Так воевали храбрые туркестанцы и их верные товарищи, почитавшиеся солдатами наравне с собою. Так, в бесчисленных походах по горам и степям, в городах и аулах, в сражениях и преследованиях, в осадах и штурмах, на переправах и в разведках, завоёвывалось право на мирное небо над областным городом Верный…
– Дедко! Дедко! Просыпайтесь. Вы уснули! – пропищал голосок.
Мальчишка протянул старичку кружку с водой, набранной в арыке, а перед Дианкой поставил полный котелок.

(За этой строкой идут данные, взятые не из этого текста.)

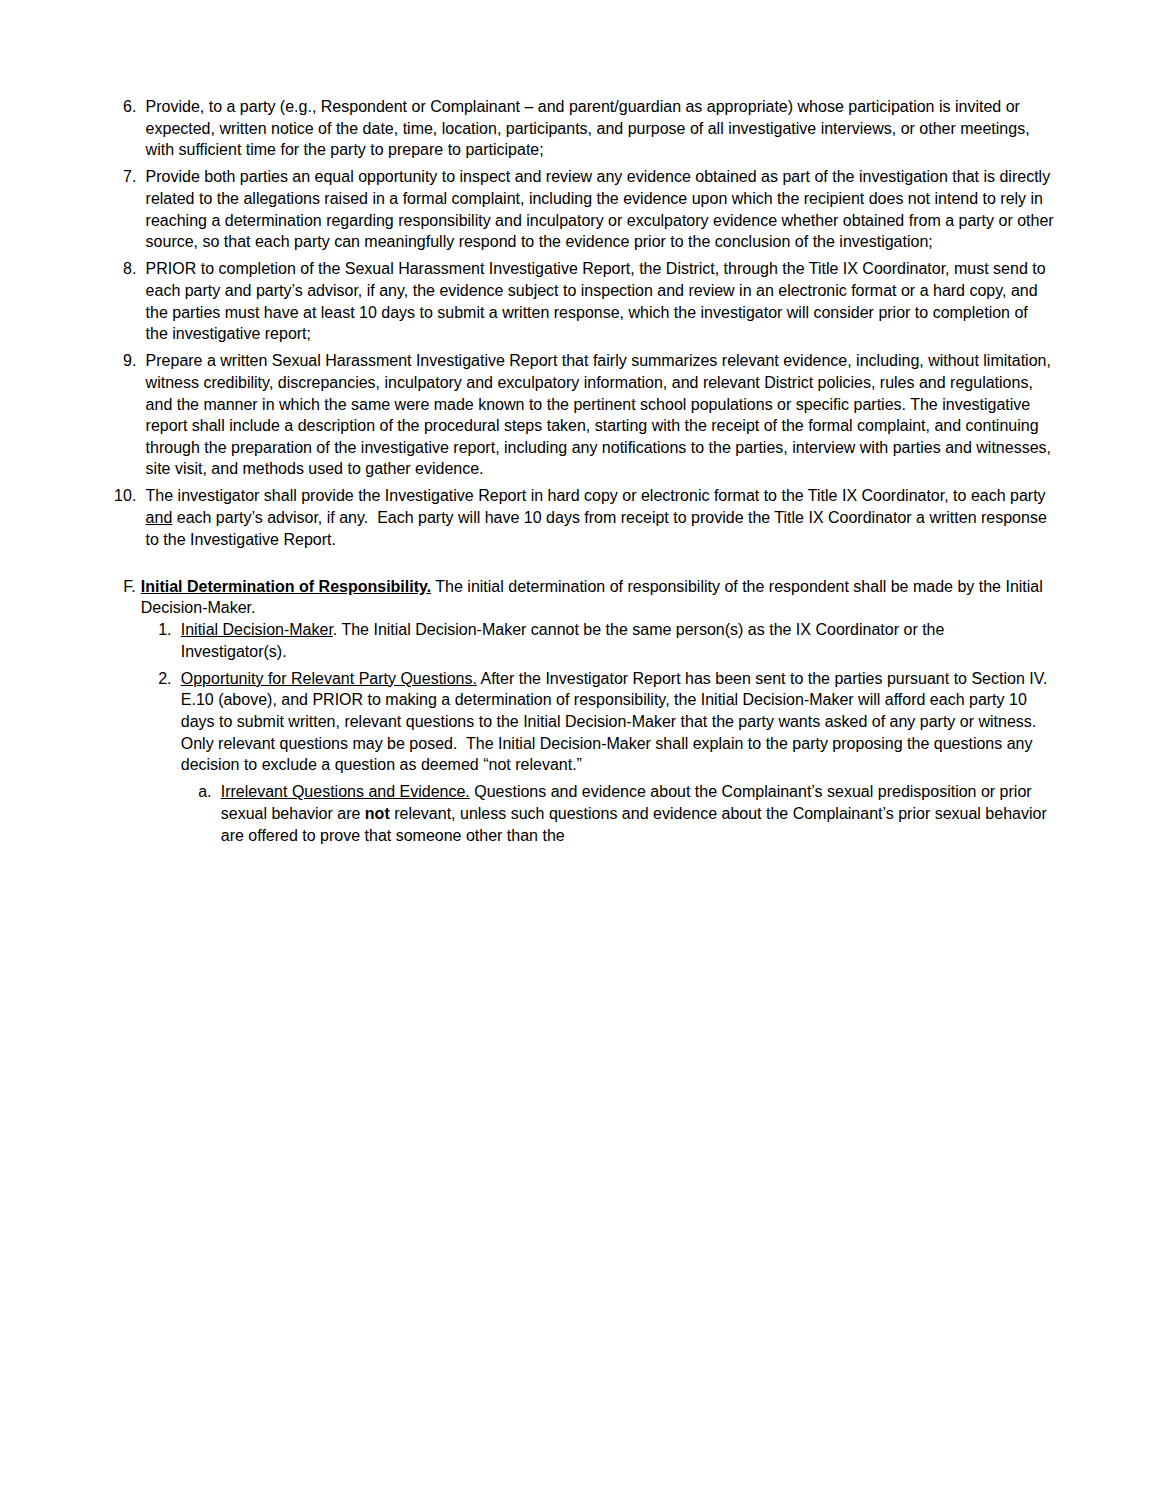Provide, to a party (e.g., Respondent or Complainant – and parent/guardian as appropriate) whose participation is invited or expected, written notice of the date, time, location, participants, and purpose of all investigative interviews, or other meetings, with sufficient time for the party to prepare to participate;
Provide both parties an equal opportunity to inspect and review any evidence obtained as part of the investigation that is directly related to the allegations raised in a formal complaint, including the evidence upon which the recipient does not intend to rely in reaching a determination regarding responsibility and inculpatory or exculpatory evidence whether obtained from a party or other source, so that each party can meaningfully respond to the evidence prior to the conclusion of the investigation;
PRIOR to completion of the Sexual Harassment Investigative Report, the District, through the Title IX Coordinator, must send to each party and party’s advisor, if any, the evidence subject to inspection and review in an electronic format or a hard copy, and the parties must have at least 10 days to submit a written response, which the investigator will consider prior to completion of the investigative report;
Prepare a written Sexual Harassment Investigative Report that fairly summarizes relevant evidence, including, without limitation, witness credibility, discrepancies, inculpatory and exculpatory information, and relevant District policies, rules and regulations, and the manner in which the same were made known to the pertinent school populations or specific parties. The investigative report shall include a description of the procedural steps taken, starting with the receipt of the formal complaint, and continuing through the preparation of the investigative report, including any notifications to the parties, interview with parties and witnesses, site visit, and methods used to gather evidence.
The investigator shall provide the Investigative Report in hard copy or electronic format to the Title IX Coordinator, to each party and each party’s advisor, if any. Each party will have 10 days from receipt to provide the Title IX Coordinator a written response to the Investigative Report.
F.
Initial Determination of Responsibility. The initial determination of responsibility of the respondent shall be made by the Initial Decision-Maker.
Initial Decision-Maker. The Initial Decision-Maker cannot be the same person(s) as the IX Coordinator or the Investigator(s).
Opportunity for Relevant Party Questions. After the Investigator Report has been sent to the parties pursuant to Section IV. E.10 (above), and PRIOR to making a determination of responsibility, the Initial Decision-Maker will afford each party 10 days to submit written, relevant questions to the Initial Decision-Maker that the party wants asked of any party or witness. Only relevant questions may be posed. The Initial Decision-Maker shall explain to the party proposing the questions any decision to exclude a question as deemed “not relevant.”
Irrelevant Questions and Evidence. Questions and evidence about the Complainant’s sexual predisposition or prior sexual behavior are not relevant, unless such questions and evidence about the Complainant’s prior sexual behavior are offered to prove that someone other than the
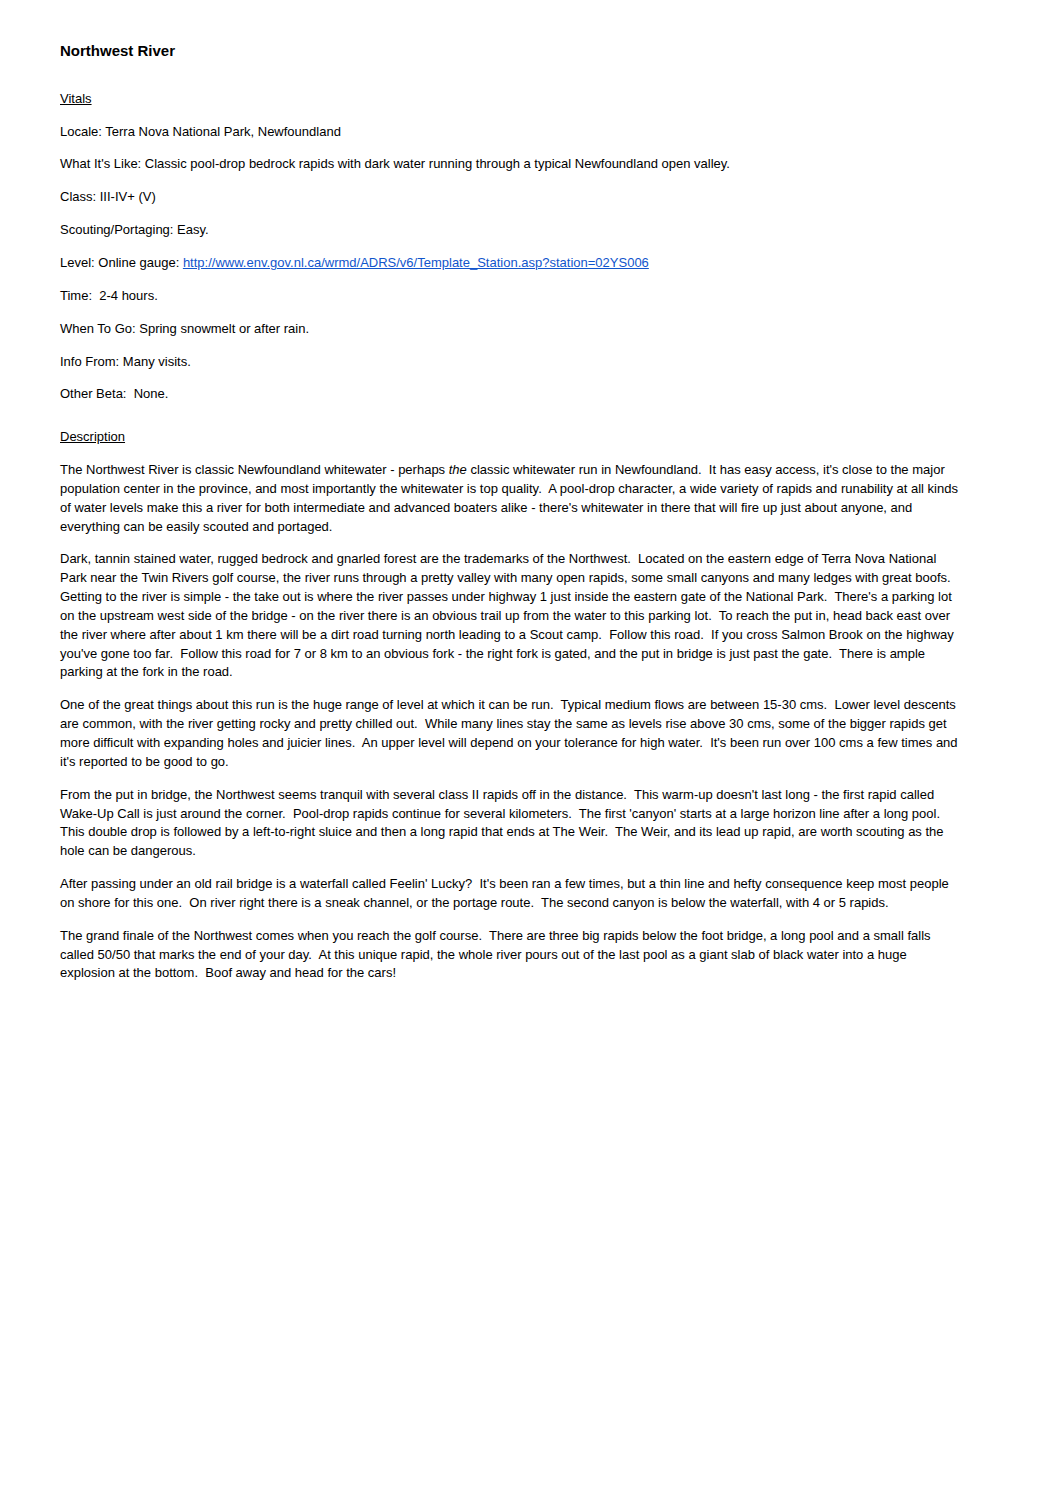Northwest River
Vitals
Locale: Terra Nova National Park, Newfoundland
What It's Like: Classic pool-drop bedrock rapids with dark water running through a typical Newfoundland open valley.
Class: III-IV+ (V)
Scouting/Portaging: Easy.
Level: Online gauge: http://www.env.gov.nl.ca/wrmd/ADRS/v6/Template_Station.asp?station=02YS006
Time: 2-4 hours.
When To Go: Spring snowmelt or after rain.
Info From: Many visits.
Other Beta: None.
Description
The Northwest River is classic Newfoundland whitewater - perhaps the classic whitewater run in Newfoundland. It has easy access, it's close to the major population center in the province, and most importantly the whitewater is top quality. A pool-drop character, a wide variety of rapids and runability at all kinds of water levels make this a river for both intermediate and advanced boaters alike - there's whitewater in there that will fire up just about anyone, and everything can be easily scouted and portaged.
Dark, tannin stained water, rugged bedrock and gnarled forest are the trademarks of the Northwest. Located on the eastern edge of Terra Nova National Park near the Twin Rivers golf course, the river runs through a pretty valley with many open rapids, some small canyons and many ledges with great boofs. Getting to the river is simple - the take out is where the river passes under highway 1 just inside the eastern gate of the National Park. There's a parking lot on the upstream west side of the bridge - on the river there is an obvious trail up from the water to this parking lot. To reach the put in, head back east over the river where after about 1 km there will be a dirt road turning north leading to a Scout camp. Follow this road. If you cross Salmon Brook on the highway you've gone too far. Follow this road for 7 or 8 km to an obvious fork - the right fork is gated, and the put in bridge is just past the gate. There is ample parking at the fork in the road.
One of the great things about this run is the huge range of level at which it can be run. Typical medium flows are between 15-30 cms. Lower level descents are common, with the river getting rocky and pretty chilled out. While many lines stay the same as levels rise above 30 cms, some of the bigger rapids get more difficult with expanding holes and juicier lines. An upper level will depend on your tolerance for high water. It's been run over 100 cms a few times and it's reported to be good to go.
From the put in bridge, the Northwest seems tranquil with several class II rapids off in the distance. This warm-up doesn't last long - the first rapid called Wake-Up Call is just around the corner. Pool-drop rapids continue for several kilometers. The first 'canyon' starts at a large horizon line after a long pool. This double drop is followed by a left-to-right sluice and then a long rapid that ends at The Weir. The Weir, and its lead up rapid, are worth scouting as the hole can be dangerous.
After passing under an old rail bridge is a waterfall called Feelin' Lucky? It's been ran a few times, but a thin line and hefty consequence keep most people on shore for this one. On river right there is a sneak channel, or the portage route. The second canyon is below the waterfall, with 4 or 5 rapids.
The grand finale of the Northwest comes when you reach the golf course. There are three big rapids below the foot bridge, a long pool and a small falls called 50/50 that marks the end of your day. At this unique rapid, the whole river pours out of the last pool as a giant slab of black water into a huge explosion at the bottom. Boof away and head for the cars!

Он поднял фуражку, на которой уже не было военных нашивок, отряхнул её и протянул старичку. На пять копеек он уставился недоуменно.
– Это что? Это кто вам… Милостыню подал?! Ух, я его так-растак! – разозлился мальчишка, внук героя туркестанских походов, имевшему прибавку к пенсии за безупречную службу и знаки отличия.
Но старичок угомонил мальчишку и велел отдать монету нищим. Потом поднялся и, опираясь на костыли, они захромали вместе с Дианкой по скверу. Внук проводил старичка до дома, а потом вернулся на площадь, чтобы допрыгать свою игру с соседскими казачками.